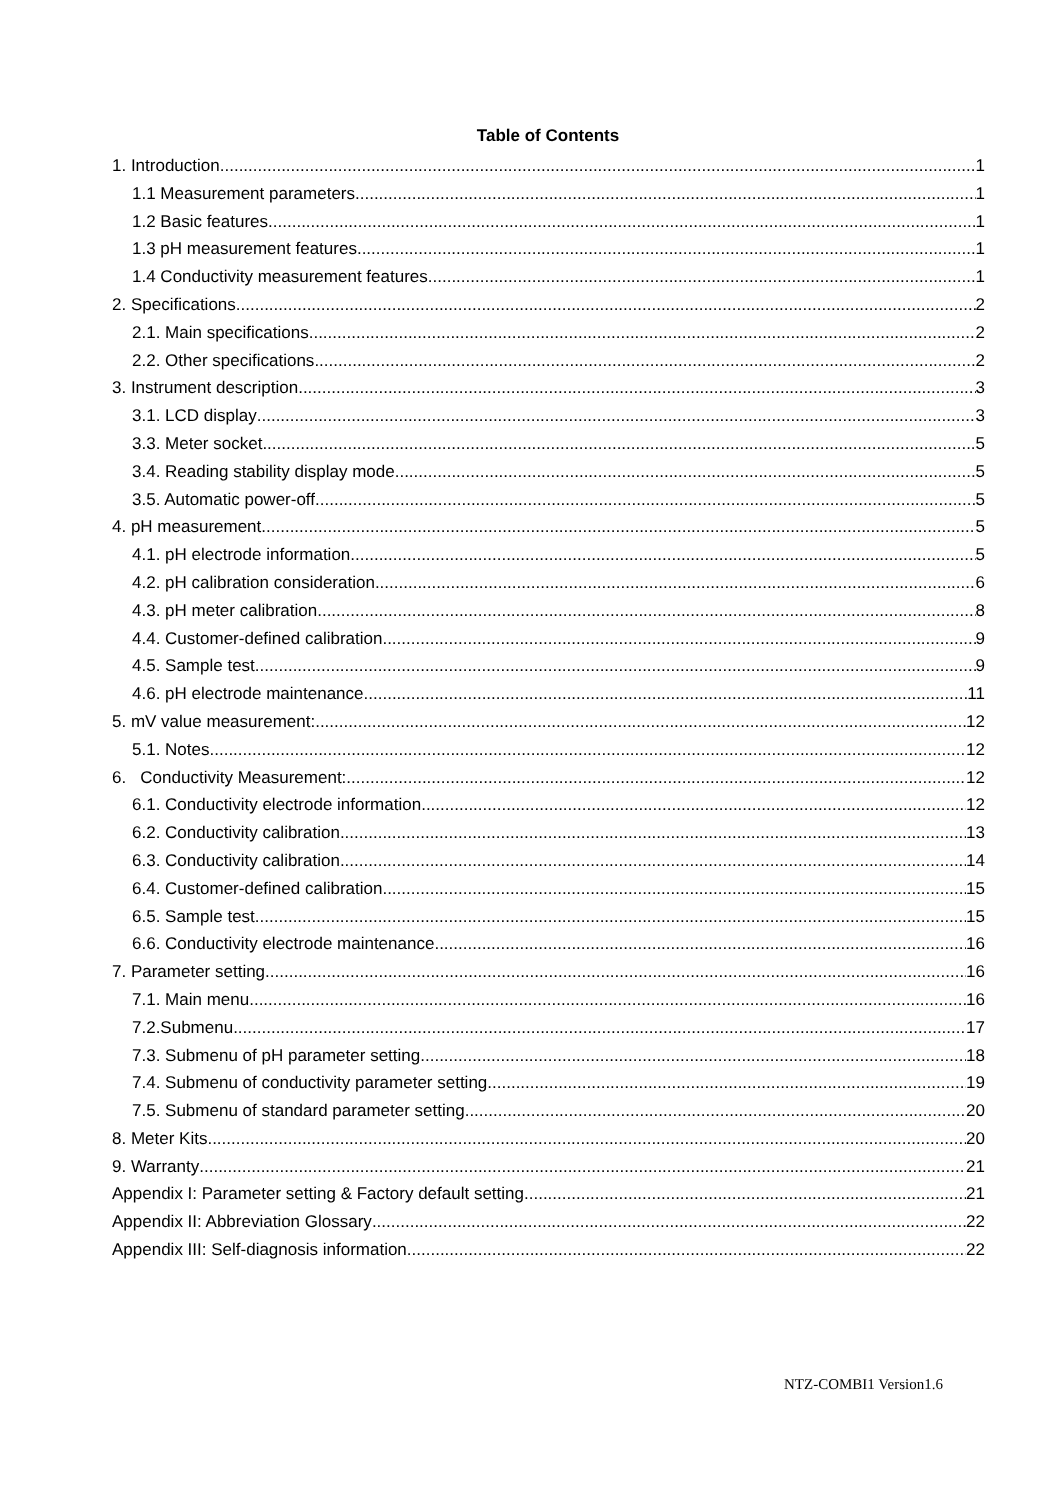Table of Contents
1. Introduction 1
1.1 Measurement parameters 1
1.2 Basic features 1
1.3 pH measurement features 1
1.4 Conductivity measurement features 1
2. Specifications 2
2.1. Main specifications 2
2.2. Other specifications 2
3. Instrument description 3
3.1. LCD display 3
3.3. Meter socket 5
3.4. Reading stability display mode 5
3.5. Automatic power-off 5
4. pH measurement 5
4.1. pH electrode information 5
4.2. pH calibration consideration 6
4.3. pH meter calibration 8
4.4. Customer-defined calibration 9
4.5. Sample test 9
4.6. pH electrode maintenance 11
5. mV value measurement: 12
5.1. Notes 12
6. Conductivity Measurement: 12
6.1. Conductivity electrode information 12
6.2. Conductivity calibration 13
6.3. Conductivity calibration 14
6.4. Customer-defined calibration 15
6.5. Sample test 15
6.6. Conductivity electrode maintenance 16
7. Parameter setting 16
7.1. Main menu 16
7.2.Submenu 17
7.3. Submenu of pH parameter setting 18
7.4. Submenu of conductivity parameter setting 19
7.5. Submenu of standard parameter setting 20
8. Meter Kits 20
9. Warranty 21
Appendix I: Parameter setting & Factory default setting 21
Appendix II: Abbreviation Glossary 22
Appendix III: Self-diagnosis information 22
NTZ-COMBI1 Version1.6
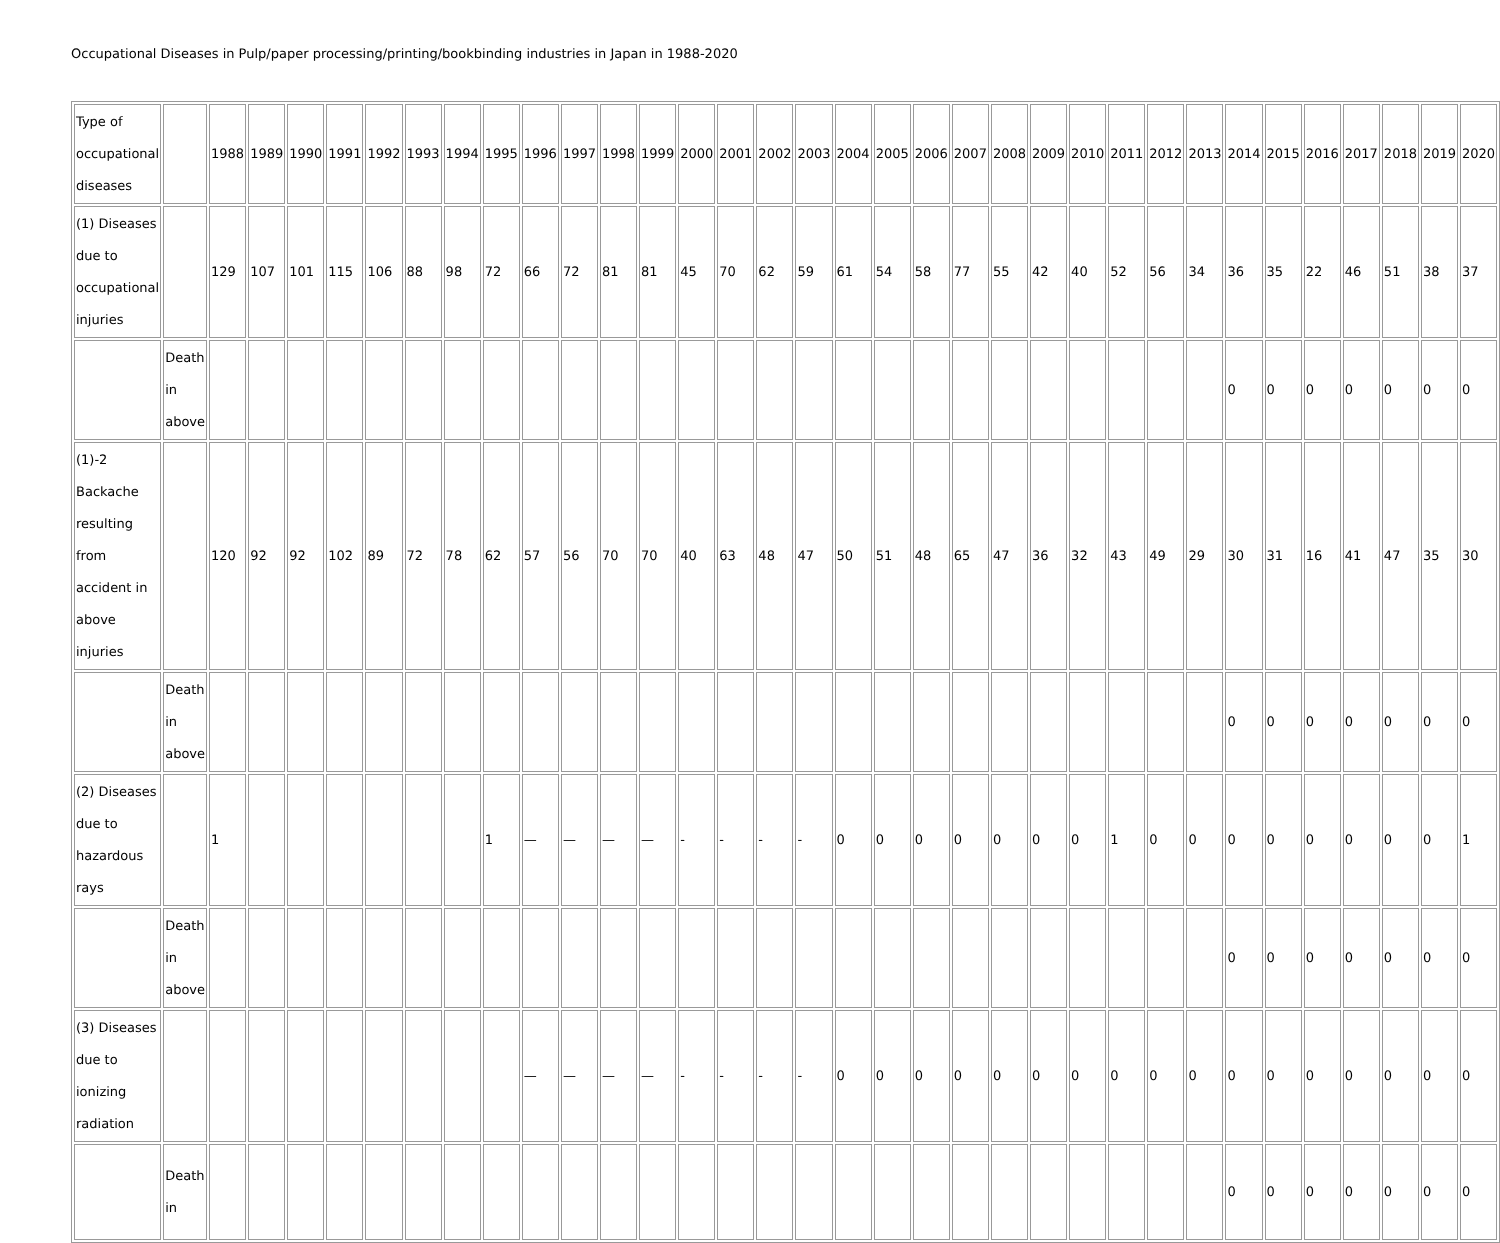Occupational Diseases in Pulp/paper processing/printing/bookbinding industries in Japan in 1988-2020
| Type of occupational diseases | | 1988 | 1989 | 1990 | 1991 | 1992 | 1993 | 1994 | 1995 | 1996 | 1997 | 1998 | 1999 | 2000 | 2001 | 2002 | 2003 | 2004 | 2005 | 2006 | 2007 | 2008 | 2009 | 2010 | 2011 | 2012 | 2013 | 2014 | 2015 | 2016 | 2017 | 2018 | 2019 | 2020 |
| (1) Diseases due to occupational injuries | | 129 | 107 | 101 | 115 | 106 | 88 | 98 | 72 | 66 | 72 | 81 | 81 | 45 | 70 | 62 | 59 | 61 | 54 | 58 | 77 | 55 | 42 | 40 | 52 | 56 | 34 | 36 | 35 | 22 | 46 | 51 | 38 | 37 |
| | Death in above | | | | | | | | | | | | | | | | | | | | | | | | | | | 0 | 0 | 0 | 0 | 0 | 0 | 0 |
| (1)-2 Backache resulting from accident in above injuries | | 120 | 92 | 92 | 102 | 89 | 72 | 78 | 62 | 57 | 56 | 70 | 70 | 40 | 63 | 48 | 47 | 50 | 51 | 48 | 65 | 47 | 36 | 32 | 43 | 49 | 29 | 30 | 31 | 16 | 41 | 47 | 35 | 30 |
| | Death in above | | | | | | | | | | | | | | | | | | | | | | | | | | | 0 | 0 | 0 | 0 | 0 | 0 | 0 |
| (2) Diseases due to hazardous rays | | 1 | | | | | | | 1 | — | — | — | — | - | - | - | - | 0 | 0 | 0 | 0 | 0 | 0 | 0 | 1 | 0 | 0 | 0 | 0 | 0 | 0 | 0 | 0 | 1 |
| | Death in above | | | | | | | | | | | | | | | | | | | | | | | | | | | 0 | 0 | 0 | 0 | 0 | 0 | 0 |
| (3) Diseases due to ionizing radiation | | | | | | | | | | — | — | — | — | - | - | - | - | 0 | 0 | 0 | 0 | 0 | 0 | 0 | 0 | 0 | 0 | 0 | 0 | 0 | 0 | 0 | 0 | 0 |
| | Death in | | | | | | | | | | | | | | | | | | | | | | | | | | | 0 | 0 | 0 | 0 | 0 | 0 | 0 |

◆ Your instructions ◆
The lines to be transcribed are those from the first line of the data above through the line holding "2019 | 2020 |", inclusive; copy them exactly and only, leaving out the pictures.

◆ Result for this task ◆
Table of Contents
1. Introduction 1
1.1 Measurement parameters 1
1.2 Basic features 1
1.3 pH measurement features 1
1.4 Conductivity measurement features 1
2. Specifications 2
2.1. Main specifications 2
2.2. Other specifications 2
3. Instrument description 3
3.1. LCD display 3
3.3. Meter socket 5
3.4. Reading stability display mode 5
3.5. Automatic power-off 5
4. pH measurement 5
4.1. pH electrode information 5
4.2. pH calibration consideration 6
4.3. pH meter calibration 8
4.4. Customer-defined calibration 9
4.5. Sample test 9
4.6. pH electrode maintenance 11
5. mV value measurement: 12
5.1. Notes 12
6. Conductivity Measurement: 12
6.1. Conductivity electrode information 12
6.2. Conductivity calibration 13
6.3. Conductivity calibration 14
6.4. Customer-defined calibration 15
6.5. Sample test 15
6.6. Conductivity electrode maintenance 16
7. Parameter setting 16
7.1. Main menu 16
7.2.Submenu 17
7.3. Submenu of pH parameter setting 18
7.4. Submenu of conductivity parameter setting 19
7.5. Submenu of standard parameter setting 20
8. Meter Kits 20
9. Warranty 21
Appendix I: Parameter setting & Factory default setting 21
Appendix II: Abbreviation Glossary 22
Appendix III: Self-diagnosis information 22
NTZ-COMBI1 Version1.6
Occupational Diseases in Pulp/paper processing/printing/bookbinding industries in Japan in 1988-2020
| Type of occupational diseases | | 1988 | 1989 | 1990 | 1991 | 1992 | 1993 | 1994 | 1995 | 1996 | 1997 | 1998 | 1999 | 2000 | 2001 | 2002 | 2003 | 2004 | 2005 | 2006 | 2007 | 2008 | 2009 | 2010 | 2011 | 2012 | 2013 | 2014 | 2015 | 2016 | 2017 | 2018 | 2019 | 2020 |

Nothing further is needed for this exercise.